Razzia in Berlin: Polizei und Staatsanwaltschaft durchsuchen Bundesministerien

Laut einem Bericht des Magazin „Spiegel“ werden das Bundesfinanzministerium und das Bundesjustizministerium im Moment von der Polizei und der Staatsanwaltschaft dursucht.

Dort gebe es eine Razzia. Wie das Magazin „Focus“ berichtet, habe die Staatsanwaltschaft Osnabrück den Medienbericht bestätigt. Hintergrund des Einsatzes sollen Indizien sein, dass eine Spezialeinheit des Zolls dabei geholfen haben soll, Hinweise auf Geldwäsche zu vertuschen.

Laut Spiegel geht es dabei um Führungskräfte innerhalb der Einheit „Financial Intelligence Unit“ (FIU). Diese ist spezialisiert auf den Kampf gegen Geldwäsche. Von Banken bekommt diese Einheit regelmäßig sogenannte „Geldwäscheverdachtsmeldungen“. Mehrere dieser Meldungen sollen aber nicht ordnungsgemäß an die Strafverfolgungsbehörden weitergegeben worden sein. Es handele sich dabei um Summen in Millionenhöhe.

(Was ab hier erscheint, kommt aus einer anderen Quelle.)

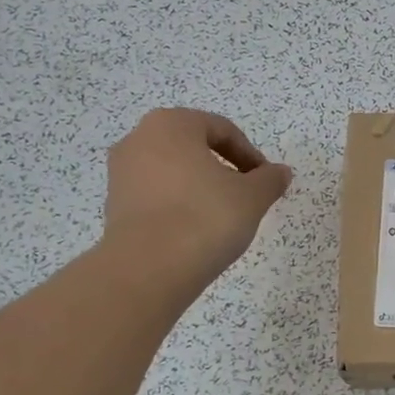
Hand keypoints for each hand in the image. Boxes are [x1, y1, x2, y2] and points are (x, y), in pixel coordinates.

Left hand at [100, 109, 292, 303]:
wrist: (148, 270)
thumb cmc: (204, 217)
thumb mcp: (252, 197)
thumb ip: (269, 179)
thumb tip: (280, 173)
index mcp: (171, 124)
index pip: (221, 130)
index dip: (250, 155)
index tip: (265, 181)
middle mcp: (139, 139)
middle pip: (193, 148)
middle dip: (222, 169)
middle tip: (246, 196)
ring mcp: (121, 173)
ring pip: (173, 172)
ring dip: (199, 187)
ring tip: (221, 217)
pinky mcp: (113, 206)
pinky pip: (156, 196)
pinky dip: (178, 206)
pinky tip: (195, 231)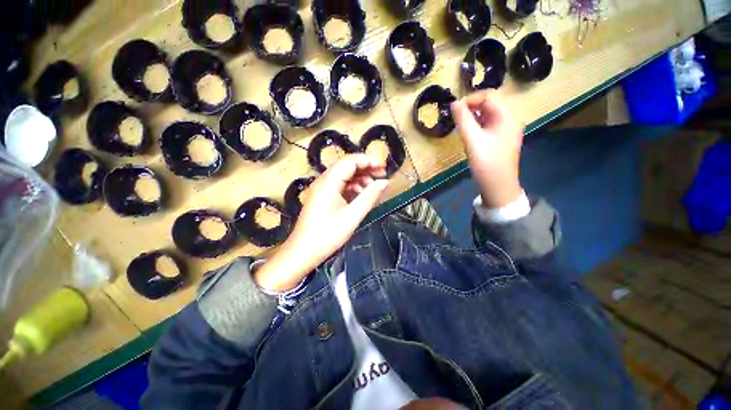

Schon seit letztem Jahr gehen Ermittler einem Verdacht auf Strafvereitelung im Amt innerhalb der FIU nach.

Die Durchsuchungen begründete die Behörde so: „Eine Auswertung von Unterlagen, die bei vorangegangenen Durchsuchungen der FIU (Teil der Bundeszollverwaltung) gesichert worden waren, hatte ergeben, dass es zwischen der FIU und den nun durchsuchten Ministerien umfangreiche Kommunikation gab.“ Die Analyse der beschlagnahmten Dokumente und Unterlagen werde einige Wochen in Anspruch nehmen.